→ **Work order**
Which lines below contain the word "alfabetização"? Copy each one.

→ **Records**
···

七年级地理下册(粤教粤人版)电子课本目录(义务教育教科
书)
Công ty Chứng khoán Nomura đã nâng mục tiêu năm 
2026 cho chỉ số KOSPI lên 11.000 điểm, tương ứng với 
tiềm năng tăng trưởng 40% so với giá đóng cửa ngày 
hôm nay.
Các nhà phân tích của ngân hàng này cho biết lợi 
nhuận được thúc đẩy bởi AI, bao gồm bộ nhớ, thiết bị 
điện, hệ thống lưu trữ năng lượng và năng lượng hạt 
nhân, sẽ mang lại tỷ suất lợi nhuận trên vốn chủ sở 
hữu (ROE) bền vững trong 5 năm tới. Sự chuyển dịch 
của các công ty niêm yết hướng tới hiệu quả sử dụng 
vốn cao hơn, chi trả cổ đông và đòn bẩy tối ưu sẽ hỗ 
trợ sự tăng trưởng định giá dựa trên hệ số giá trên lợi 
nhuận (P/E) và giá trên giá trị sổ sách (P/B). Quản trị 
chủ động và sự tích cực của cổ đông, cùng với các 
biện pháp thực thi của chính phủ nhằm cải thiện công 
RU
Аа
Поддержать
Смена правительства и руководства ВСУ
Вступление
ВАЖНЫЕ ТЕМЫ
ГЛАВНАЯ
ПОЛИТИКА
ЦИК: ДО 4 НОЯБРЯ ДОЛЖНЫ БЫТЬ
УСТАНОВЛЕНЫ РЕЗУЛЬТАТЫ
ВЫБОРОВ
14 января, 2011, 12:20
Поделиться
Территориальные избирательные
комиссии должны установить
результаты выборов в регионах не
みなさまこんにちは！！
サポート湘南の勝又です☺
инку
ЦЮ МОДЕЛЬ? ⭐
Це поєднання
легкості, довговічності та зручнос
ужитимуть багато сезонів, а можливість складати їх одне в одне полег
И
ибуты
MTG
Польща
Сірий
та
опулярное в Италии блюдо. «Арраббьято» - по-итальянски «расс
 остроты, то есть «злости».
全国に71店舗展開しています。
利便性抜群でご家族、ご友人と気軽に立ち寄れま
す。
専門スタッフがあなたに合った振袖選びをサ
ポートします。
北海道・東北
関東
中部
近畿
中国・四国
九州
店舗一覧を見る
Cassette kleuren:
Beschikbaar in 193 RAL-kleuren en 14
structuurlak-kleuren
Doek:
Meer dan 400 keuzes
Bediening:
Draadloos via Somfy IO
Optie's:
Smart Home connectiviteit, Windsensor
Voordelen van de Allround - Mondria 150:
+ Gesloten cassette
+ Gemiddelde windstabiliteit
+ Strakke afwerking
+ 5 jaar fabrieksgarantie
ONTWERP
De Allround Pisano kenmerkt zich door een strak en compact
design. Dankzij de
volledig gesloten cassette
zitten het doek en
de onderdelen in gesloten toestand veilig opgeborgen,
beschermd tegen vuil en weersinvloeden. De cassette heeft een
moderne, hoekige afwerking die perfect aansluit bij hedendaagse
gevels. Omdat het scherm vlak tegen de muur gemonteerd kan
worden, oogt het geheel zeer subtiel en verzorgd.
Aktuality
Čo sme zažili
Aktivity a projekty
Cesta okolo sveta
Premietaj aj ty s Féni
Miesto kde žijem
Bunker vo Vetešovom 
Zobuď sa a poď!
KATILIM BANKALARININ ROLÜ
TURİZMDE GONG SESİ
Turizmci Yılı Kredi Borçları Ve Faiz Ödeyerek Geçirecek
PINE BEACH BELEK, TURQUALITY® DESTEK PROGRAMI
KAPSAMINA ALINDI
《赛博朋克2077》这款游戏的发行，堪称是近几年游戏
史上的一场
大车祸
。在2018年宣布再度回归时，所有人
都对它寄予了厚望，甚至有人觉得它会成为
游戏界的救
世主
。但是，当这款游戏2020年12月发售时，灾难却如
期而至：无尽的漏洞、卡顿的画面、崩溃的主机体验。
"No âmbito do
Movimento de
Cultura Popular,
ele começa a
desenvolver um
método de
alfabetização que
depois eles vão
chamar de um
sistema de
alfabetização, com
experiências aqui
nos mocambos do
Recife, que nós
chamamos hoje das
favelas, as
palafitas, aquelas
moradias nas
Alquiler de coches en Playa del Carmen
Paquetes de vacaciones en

···

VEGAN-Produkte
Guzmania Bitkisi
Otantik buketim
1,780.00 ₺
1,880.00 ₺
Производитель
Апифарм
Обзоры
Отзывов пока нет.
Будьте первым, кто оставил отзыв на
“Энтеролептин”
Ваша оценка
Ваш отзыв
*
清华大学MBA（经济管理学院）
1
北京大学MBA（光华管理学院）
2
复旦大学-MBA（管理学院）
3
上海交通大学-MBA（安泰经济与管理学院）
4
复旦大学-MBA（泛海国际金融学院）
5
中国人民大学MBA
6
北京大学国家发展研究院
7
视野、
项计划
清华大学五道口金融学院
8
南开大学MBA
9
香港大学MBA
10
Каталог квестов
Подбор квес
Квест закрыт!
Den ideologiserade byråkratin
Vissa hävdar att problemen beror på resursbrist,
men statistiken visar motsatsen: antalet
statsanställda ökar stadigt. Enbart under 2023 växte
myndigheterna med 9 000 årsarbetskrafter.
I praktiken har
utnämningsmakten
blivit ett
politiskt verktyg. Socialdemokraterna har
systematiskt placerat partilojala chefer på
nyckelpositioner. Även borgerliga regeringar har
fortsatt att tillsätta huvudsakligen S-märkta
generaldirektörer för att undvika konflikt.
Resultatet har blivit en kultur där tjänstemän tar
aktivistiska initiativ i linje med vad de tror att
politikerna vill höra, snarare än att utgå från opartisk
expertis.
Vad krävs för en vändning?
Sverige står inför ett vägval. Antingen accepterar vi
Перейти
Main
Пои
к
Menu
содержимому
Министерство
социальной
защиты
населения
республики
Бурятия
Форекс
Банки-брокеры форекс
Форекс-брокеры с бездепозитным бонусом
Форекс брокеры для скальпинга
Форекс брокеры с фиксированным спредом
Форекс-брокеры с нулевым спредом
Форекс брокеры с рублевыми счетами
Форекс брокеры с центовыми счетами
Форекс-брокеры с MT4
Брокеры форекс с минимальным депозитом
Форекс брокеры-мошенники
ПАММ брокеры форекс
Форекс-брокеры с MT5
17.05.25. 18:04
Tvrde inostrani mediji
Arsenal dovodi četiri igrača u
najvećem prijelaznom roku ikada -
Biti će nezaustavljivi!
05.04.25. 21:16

···

→ **Answer section**
alfabetização que
alfabetização, com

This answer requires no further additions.